18. Electrode structure (100) according to claim 17, wherein the DC voltage electrodes (120) in the two conductor layers (212, 222) are mirror-symmetrical to each other, wherein each other in the two conductor layers (212, 222) opposite de DC voltage electrodes (120), for example opposite Po show larities.

19. The electrode structure (100) according to one of claims 16 to 18, wherein the structured conductor layer (221, 222) is arranged on a continuous surface (211, 221) running parallel to the longitudinal path (20), the surface (211, 221) is, for example, a flat surface or a surface curved around the longitudinal path (20).

20. Electrode structure (100) according to one of claims 16 to 19, wherein the structured conductor layer (212, 222) is arranged on a carrier structure (210, 220), for example on a carrier plate or carrier. gerfolien.

21. The electrode structure (100) according to claim 20, wherein a lead (215, 216, 135, 136, 137, 138), which contacts individual DC voltage electrodes (120) of the electrode arrangements (110), in a parallel to the conductor layer (212, 222) extending further conductor layer (214, 224) of the carrier structure (210, 220) and is connected to the DC voltage electrodes (120) via vias (218) extending through the carrier structure (210, 220).

22. The electrode structure (100) according to claim 21, wherein a plurality of leads ((215, 216, 135, 136, 137, 138) in the further conductor layer (214, 224) run parallel to one another along the longitudinal path (20) and, for example, alternately with the DC voltage electrodes (120) of the individual electrode assemblies (110) are connected.

23. Electrode structure (100) according to one of the preceding claims, wherein the direct voltage electrodes (120) of the individual electrode structures (110) can each be acted upon with two oppositely polarized direct voltages (50, 52).

24. System (1) with an electrode structure (100) according to one of the preceding claims and an acceleration device (60), wherein the acceleration device (60) is set up to supply the charged particles (11) with a predetermined acceleration voltage (62) accelerate and then feed along the longitudinal path (20) into the electrode structure (100), the acceleration voltage (62) and electrode voltages (50, 52) applied to the multi-pole electrode arrangements (110) in such a way are coordinated so that the accelerated charged particles (11), on average over time, execute stable transverse oscillation around the location of the longitudinal path (20).

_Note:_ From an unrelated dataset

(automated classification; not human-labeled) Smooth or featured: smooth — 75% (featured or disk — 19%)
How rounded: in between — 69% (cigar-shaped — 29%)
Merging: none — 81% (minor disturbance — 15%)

25. System (1) according to claim 24, wherein the acceleration device (60) is configured to accelerate several types of charged particles (11), for example simultaneously, to the acceleration voltage (62) and along the longitudinal path (20) in feed the electrode structure (100).

26. System (1) according to one of claims 24 to 25, wherein the system (1) is designed as an electron microscope (500) and the charged particle beam (11) is an electron microscope beam for irradiating a microscope object (520).

27. A method for guiding a beam (10) of charged particles (11) along a longitudinal path (20) comprising the following steps:

Providing an electrode structure (100) according to one of claims 1 to 23;

Applying the DC voltage electrodes (120) of the electrode arrangements (110) with electrode voltages (50, 52) which vary periodically along the longitudinal path (20), so that charged particles (11) propagating along the path (20) cause an oscillating one due to their own movement inhomogeneous alternating electric field are set and, on average over time, experience a transverse restoring force in the direction of the longitudinal path (20);

Feeding the charged particles (11) along the longitudinal path (20) into the electrode structure (100); and

Guiding the charged particles (11) along the longitudinal path des (20) by means of the transverse restoring force.